Page-level text extractions
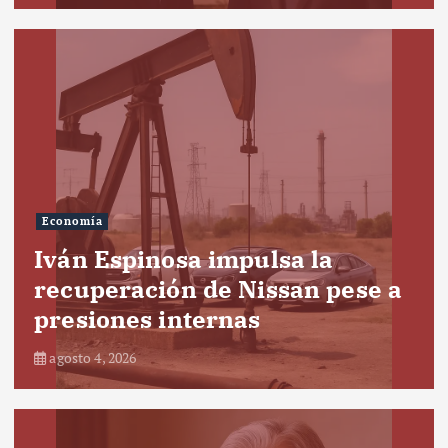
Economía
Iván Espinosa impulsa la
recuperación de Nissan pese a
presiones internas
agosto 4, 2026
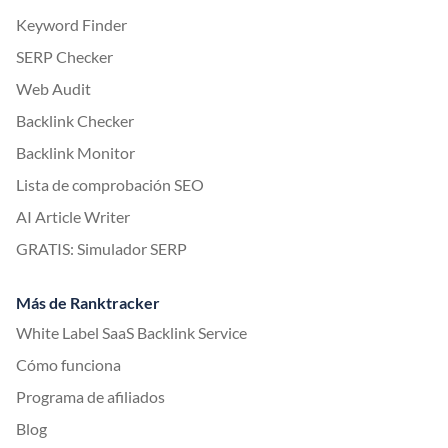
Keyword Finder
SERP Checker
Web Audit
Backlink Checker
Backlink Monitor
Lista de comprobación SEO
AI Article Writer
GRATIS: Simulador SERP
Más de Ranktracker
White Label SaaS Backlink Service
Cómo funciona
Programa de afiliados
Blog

What you should do
Reproduce the text of every record above with each "Backlink" swapped for "Link" and nothing else changed. Omit the pictures.

Response area
Economía
Iván Espinosa impulsa la
recuperación de Nissan pese a
presiones internas
agosto 4, 2026
Keyword Finder
SERP Checker
Web Audit
Link Checker
Link Monitor
Lista de comprobación SEO
AI Article Writer
GRATIS: Simulador SERP
Más de Ranktracker
White Label SaaS Link Service
Cómo funciona
Programa de afiliados
Blog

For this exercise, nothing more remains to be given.